Tuesday, 7 April 2015


        In these past weeks I had to travel often and I wasn't able to spend much time in the studio. Perhaps my concentration is not very good but I find it hard to start any serious work when I know I won't have a couple of uninterrupted weeks ahead.  Since I was spending a few days in the countryside in Italy over Easter I thought I'd try at least to cut myself off for some time and sit in the garden to paint. 

All images are iPhone photos of small paintings on paper 23x31cm
   I was confronted with similar problems as when I was in Civita Castellana for a residency two years ago.  Painting the landscape is intriguing but alien for me. I was always drawn to portrait and still life, to interiors, and my favourite artists are not pure landscapists, however a trait of my character is curiosity, sustained by a certain tenacity; I basically just want to understand things on my own by trial and error.
  It is well known in my family - and I'm quite proud of it- that I never had any talent whatsoever for drawing, but I liked it so much that I just had to learn on sheer will. And now I feel the same tingling for landscape: I view it as something I must have a go at if I want to deepen my comprehension of painting.

    The first hurdle I had to face when I was in Civita was that my palette was completely insufficient to paint that luscious area. Maybe I could have managed a desert with all my tubes of thick earths but certainly not the intensity of a blue sky or the saturation of green leaves. I should have had cadmiums of course and some titanium. That thing that any palette might do is not true. In these past days I corrected that and added cobalt turquoise, cad. lemon and sap green while barely touching ochre. Maybe too much but eventually I'll get there. 

    Some notes to self after Civita's meltdown: in an Italian summer outdoor shadows are cool. Full stop. Not warm as I have painted them indoors for the past ten years. 
 Wear a hat. 
 Learn to open and close your easel because you are a total nerd and it is in fact possible to do it with two hands only. 
 When you stand in the sun colours will look more saturated and if you don't keep it in mind when you take the painting inside you'll have a bad surprise. 
 If you worry too much about colour you forget all the tonal relationships and all will be lost. 
 Find a strategy: sky first ? But then it's wet and how does one paint dry branches on top ? Sky first then branches then keep more sky mixture on the side to paint in between branches ? 
 As mother-in-law says, there's nothing more definitive than what you thought was temporary. Mix colour accurately because most times there's no going back. 
 Change description to "Mixed Media: oil and insects on canvas".

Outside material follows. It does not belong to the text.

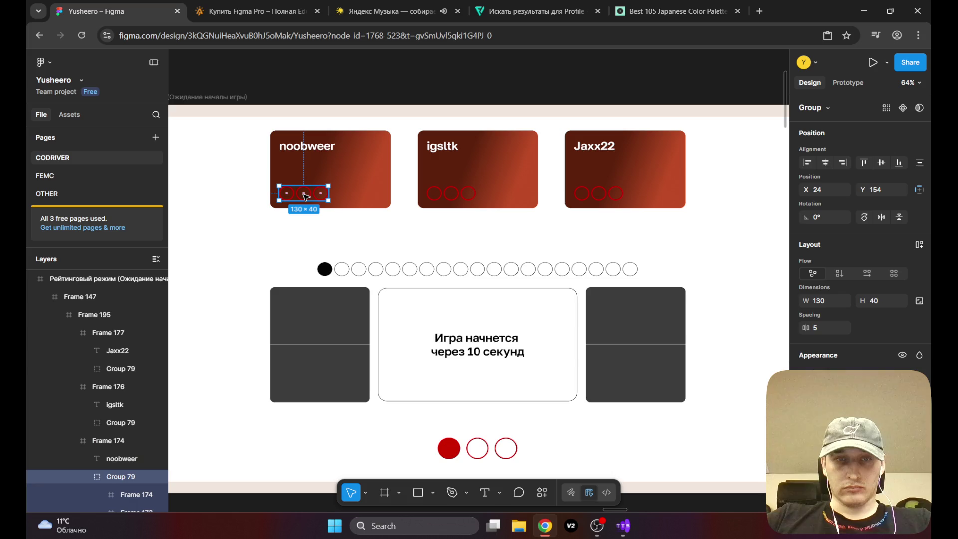
key("Delete")
left_click(458, 194)
left_click(458, 195)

    So here are some small paintings from the past days. One thing is immediately clear to me: if I venture ourside it has to be home. Tuscany ( Chianti, Maremma), maybe Rome. 
It makes no sense at all for me to travel somewhere and record my experience there and although I love living in London I don't have that gut connection that might compel me to go down by the river and set up there.  I worked on paper ( which I never do) in order to feel no pressure at all about "producing" anything and so that I could snap myself out of any habit.  

This surface doesn't help but I thought that I shouldn't give myself any unfair advantage since the aim was just to find further, bigger problems. What to paint ? Why ? Is it about space, or light ? What part plays form then ? What is my landscape painting about ? What is the pictorial space like in my work, shallow, deep, intimate, wide ?

I'll be back in London tomorrow, which means there will be no more field work until the summer at least, but I can now have a go at turning these sketches into larger studio paintings and see if there's anything there. It will be a very long process.

1 comment:

Katherine Tyrrell said...

Jolly good for having a go - you never know you might get the bug! :D

I think painting plein air has a number of challenges

First - Finding your painting when you have a wealth of possibilities. Design is a biggie best worked out in a sketchbook - even if you're just doing quick oil sketches.

Second - the light changes constantly and much faster than you would think possible at times! Value sketch at the beginning helps enormously when the subject has changed and looks completely different! The classic is of course to go out very early morning and late in the day - and get those long shadows! :)

Third - get out of the sun if you can - you'll see colours much better and what colours you're using in your painting if you're in the shade. I always use a visor to shade my eyes.